The heat is on: Teenage skin cancer rates are on the up. Are bargain holidays to blame?
The Sunday Times 18 August 2013
Phoebe Drinkwater, a 22-year-old music graduate, grew up holidaying in the hottest parts of America, Australia and the Mediterranean. She admits she stopped using sunblock when her parents assumed she was old enough not to need telling. Although not a sunbather, she got burnt on numerous occasions and, at 19, developed an ugly purple mole on her arm. Ironically, despite the fact that the mole rapidly grew to the size of a chickpea and bled copiously when damaged, her biggest problem was getting any doctor to believe her instinct that it was something nasty.
“They kept saying it was nothing to worry about, but when I finally got it checked, they discovered it was an advanced, life-threatening tumour. Then things moved very fast,” she says. The cancer had spread to her armpit. She has had three operations and been left heavily scarred. Having had to postpone her degree course, she now faces check-ups four times a year for the next decade. “If I got sunburnt on holiday, I never gave it a second thought,” she says. “People most definitely should.”

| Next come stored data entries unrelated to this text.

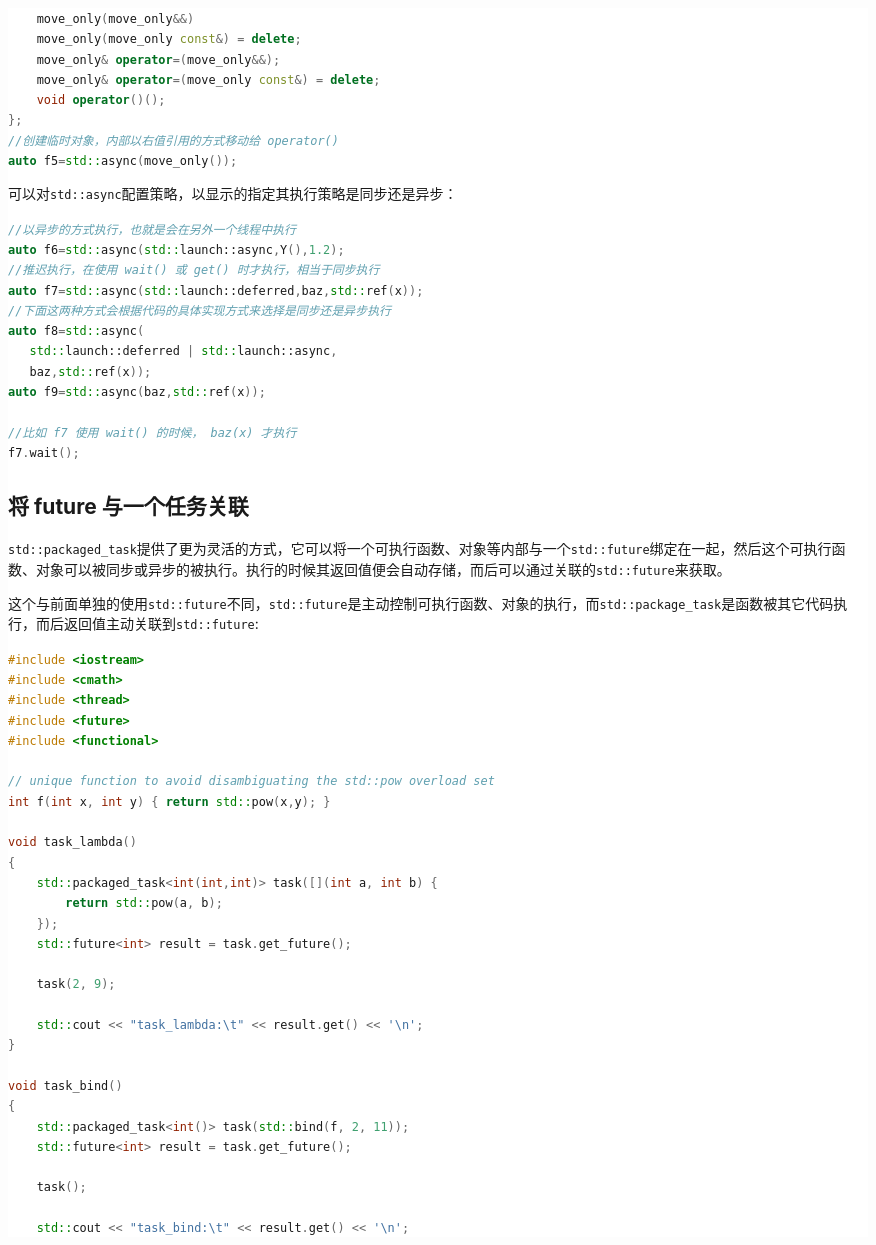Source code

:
 ```cpp
    move_only(move_only&&)
    move_only(move_only const&) = delete;
    move_only& operator=(move_only&&);
    move_only& operator=(move_only const&) = delete;
    void operator()();
};
//创建临时对象，内部以右值引用的方式移动给 operator()
auto f5=std::async(move_only());
```

可以对`std::async`配置策略，以显示的指定其执行策略是同步还是异步：

```cpp
//以异步的方式执行，也就是会在另外一个线程中执行
auto f6=std::async(std::launch::async,Y(),1.2);
//推迟执行，在使用 wait() 或 get() 时才执行，相当于同步执行     
auto f7=std::async(std::launch::deferred,baz,std::ref(x));
//下面这两种方式会根据代码的具体实现方式来选择是同步还是异步执行    
auto f8=std::async(                           
   std::launch::deferred | std::launch::async,
   baz,std::ref(x));                          
auto f9=std::async(baz,std::ref(x));

//比如 f7 使用 wait() 的时候， baz(x) 才执行          
f7.wait();
```

## 将 future 与一个任务关联

`std::packaged_task`提供了更为灵活的方式，它可以将一个可执行函数、对象等内部与一个`std::future`绑定在一起，然后这个可执行函数、对象可以被同步或异步的被执行。执行的时候其返回值便会自动存储，而后可以通过关联的`std::future`来获取。

这个与前面单独的使用`std::future`不同，`std::future`是主动控制可执行函数、对象的执行，而`std::package_task`是函数被其它代码执行，而后返回值主动关联到`std::future`:

```cpp
#include <iostream>
#include <cmath>
#include <thread>
#include <future>
#include <functional>
 
// unique function to avoid disambiguating the std::pow overload set
int f(int x, int y) { return std::pow(x,y); }
 
void task_lambda()
{
    std::packaged_task<int(int,int)> task([](int a, int b) {
        return std::pow(a, b); 
    });
    std::future<int> result = task.get_future();
 
    task(2, 9);
 
    std::cout << "task_lambda:\t" << result.get() << '\n';
}
 
void task_bind()
{
    std::packaged_task<int()> task(std::bind(f, 2, 11));
    std::future<int> result = task.get_future();
 
    task();
 
    std::cout << "task_bind:\t" << result.get() << '\n';
```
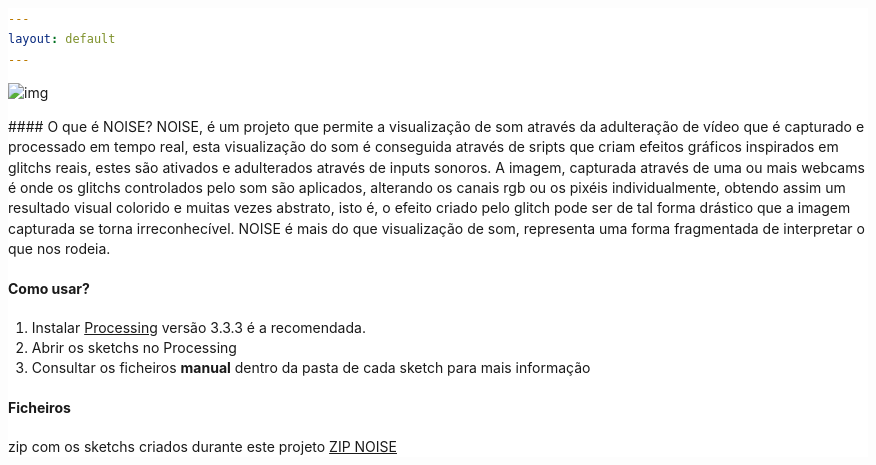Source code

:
```yaml
---
layout: default
---
```

<p></p>
<img src="https://noisepng.github.io/NOISE/noise.png" alt="img" width="100%" height="auto">
<p></p>
#### O que é NOISE?
NOISE, é um projeto que permite a visualização de som através da adulteração de vídeo que é capturado e processado em tempo real, esta visualização do som é conseguida através de sripts que criam efeitos gráficos inspirados em glitchs reais, estes são ativados e adulterados através de inputs sonoros. A imagem, capturada através de uma ou mais webcams é onde os glitchs controlados pelo som são aplicados, alterando os canais rgb ou os pixéis individualmente, obtendo assim um resultado visual colorido e muitas vezes abstrato, isto é, o efeito criado pelo glitch pode ser de tal forma drástico que a imagem capturada se torna irreconhecível. NOISE é mais do que visualização de som, representa uma forma fragmentada de interpretar o que nos rodeia.

#### Como usar?
1. Instalar [Processing](https://processing.org/) versão 3.3.3 é a recomendada.
2. Abrir os sketchs no Processing
3. Consultar os ficheiros **manual** dentro da pasta de cada sketch para mais informação

#### Ficheiros
zip com os sketchs criados durante este projeto [ZIP NOISE][1]

[1]:https://noisepng.github.io/NOISE/NOISE_V1.zip
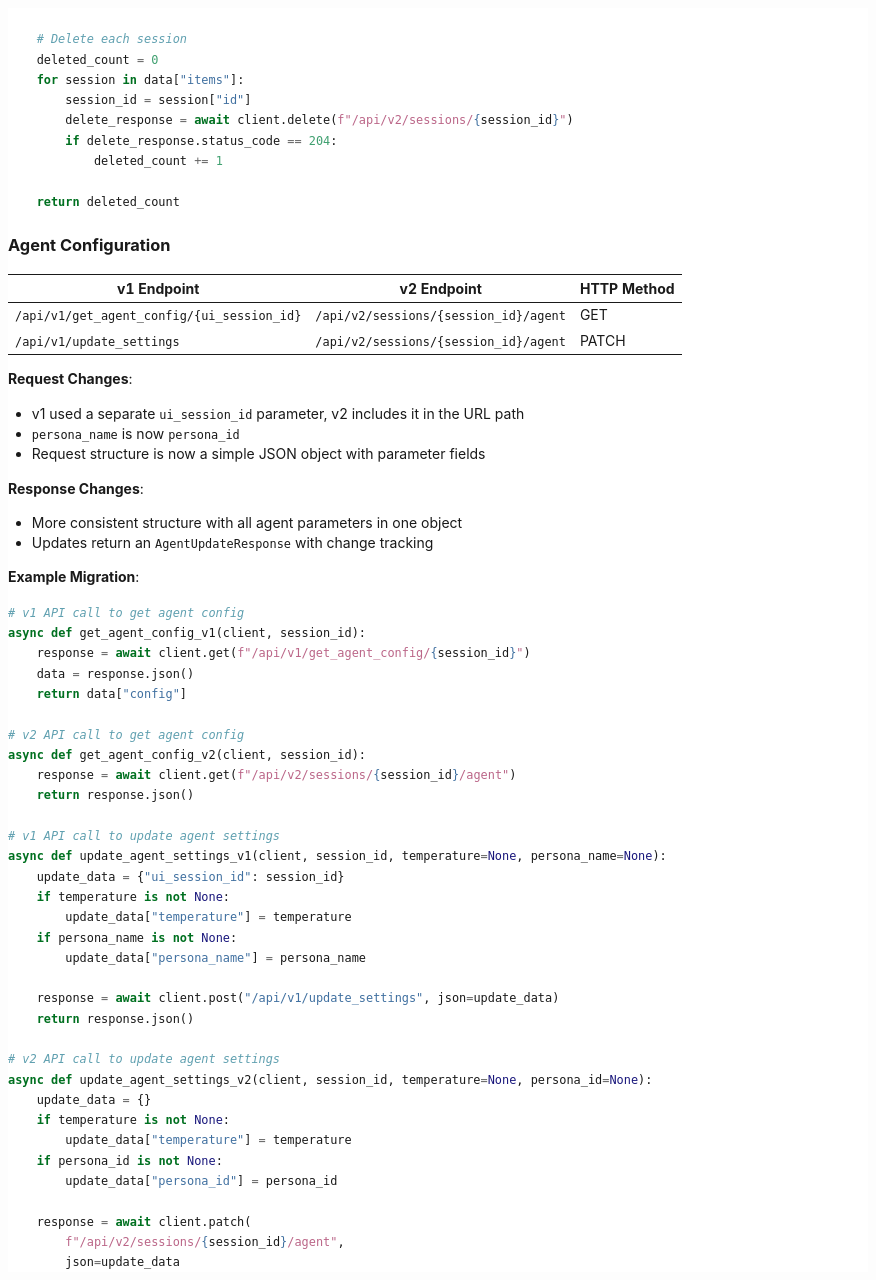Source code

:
 ```python
    
    # Delete each session
    deleted_count = 0
    for session in data["items"]:
        session_id = session["id"]
        delete_response = await client.delete(f"/api/v2/sessions/{session_id}")
        if delete_response.status_code == 204:
            deleted_count += 1
    
    return deleted_count
```

### Agent Configuration

| v1 Endpoint | v2 Endpoint | HTTP Method |
|-------------|-------------|-------------|
| `/api/v1/get_agent_config/{ui_session_id}` | `/api/v2/sessions/{session_id}/agent` | GET |
| `/api/v1/update_settings` | `/api/v2/sessions/{session_id}/agent` | PATCH |

**Request Changes**:
- v1 used a separate `ui_session_id` parameter, v2 includes it in the URL path
- `persona_name` is now `persona_id`
- Request structure is now a simple JSON object with parameter fields

**Response Changes**:
- More consistent structure with all agent parameters in one object
- Updates return an `AgentUpdateResponse` with change tracking

**Example Migration**:

```python
# v1 API call to get agent config
async def get_agent_config_v1(client, session_id):
    response = await client.get(f"/api/v1/get_agent_config/{session_id}")
    data = response.json()
    return data["config"]

# v2 API call to get agent config
async def get_agent_config_v2(client, session_id):
    response = await client.get(f"/api/v2/sessions/{session_id}/agent")
    return response.json()

# v1 API call to update agent settings
async def update_agent_settings_v1(client, session_id, temperature=None, persona_name=None):
    update_data = {"ui_session_id": session_id}
    if temperature is not None:
        update_data["temperature"] = temperature
    if persona_name is not None:
        update_data["persona_name"] = persona_name
        
    response = await client.post("/api/v1/update_settings", json=update_data)
    return response.json()

# v2 API call to update agent settings
async def update_agent_settings_v2(client, session_id, temperature=None, persona_id=None):
    update_data = {}
    if temperature is not None:
        update_data["temperature"] = temperature
    if persona_id is not None:
        update_data["persona_id"] = persona_id
        
    response = await client.patch(
        f"/api/v2/sessions/{session_id}/agent",
        json=update_data
```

Unfortunately, Drinkwater is not alone. Rates of malignant skin cancer continue to rise, and the disease is showing a sinister new trend of hitting ever younger people. In the past, it could take a lifetime to build up the level of burn-related damage to cause cancer, and it affected mainly outdoor workers. Now, it is increasingly affecting teenagers, and, according to researchers, most of those are from the affluent social classes. The latest data from Public Health England reveal a 75% increase since the late 1980s, with the number of victims under 40 doubling to about 1,300 a year.
This trend has nothing to do with the thinning of the ozone layer, mystery chemicals in the environment or overenthusiastic diagnosis. It is simply down to the budget- airline revolution and our inability to resist bargain sunshine. It is these short bursts of exposure to intense levels of ultraviolet (UV) radiation that are believed to overload skin-repair mechanisms.
A recent research project investigated the behaviour of pale-skinned Danish tourists on a winter holiday in Tenerife. The scientists were dismayed to find that decades of “slip-slop-slap” and “safe in the sun” messages had not made a blind bit of difference. In the study, funded by the European Union, dermatologists monitored the behaviour of 25 apparently sensible volunteers aged 29-51, during a week-long trip to the subtropical Canary Islands. The volunteers agreed to wear wristwatch-style electronic UV monitors, but were otherwise given no instructions. All of them proceeded to strip off as fast as possible, exposing up to 85% of their bodies to as much sun as they could get. All attempted to stay in the sun for most of their waking hours and were prostrate on the beach or at the poolside for 88% of the time, between noon and 3pm. Just over half of them used sunscreen on the first day. Most used sunscreen only after they had been burnt, but dabbed it on so sparingly, it was of little use. However, it still gave them a false sense of protection, as the UV monitors recorded the most dangerous levels of sun exposure when sunscreen had been used. The end result, published earlier this year in the British Journal of Dermatology, was that the group got almost half their annual total UV light exposure in a single week, a colossal burden on skin-repair systems.
“We don’t think our volunteers’ behaviour was very different to any other group of sun-seeking holidaymakers,” says Antony Young, professor of experimental photobiology at King’s College School of Medicine in London, who co-authored the study. “The increase in malignant melanoma in young people may well be due to the rise in them taking cheap flights for short breaks.”
His view is echoed by Tony Chu, professor of dermatology at Imperial College London: “A study in America showed the incidence of melanoma was directly related to the availability of cheap holidays in sunny places,” he says. “If you go to any resort abroad, you can spot a Brit a mile away. They start lily white and rapidly look like boiled lobster. People don’t seem to understand that in strong sunshine, you need factor 50 to prevent burn.”
The Teenage Cancer Trust, which handles many of the 150-200 new cases a year among young adults, believes that most parents are fairly diligent about protecting their children from the sun. “The problem is, once children reach independent adolescence and are meant to put on their own sunscreen, they just don’t bother,” a spokesman said.
Applying sunscreen, however, remains a messy business, and until cosmetic companies develop an effective pill, high levels of melanoma will stay with us. But it is not going to happen quickly. Scenesse, an implantable treatment to stimulate the skin’s protection mechanisms, which is currently under safety review, will be available initially on prescription only to people with severe pigment disorders.
The prevailing view is that using drugs to tinker with skin-signalling pathways in healthy people may well cause more trouble than skin cancer itself. Until then, the message is clear: wear sunscreen.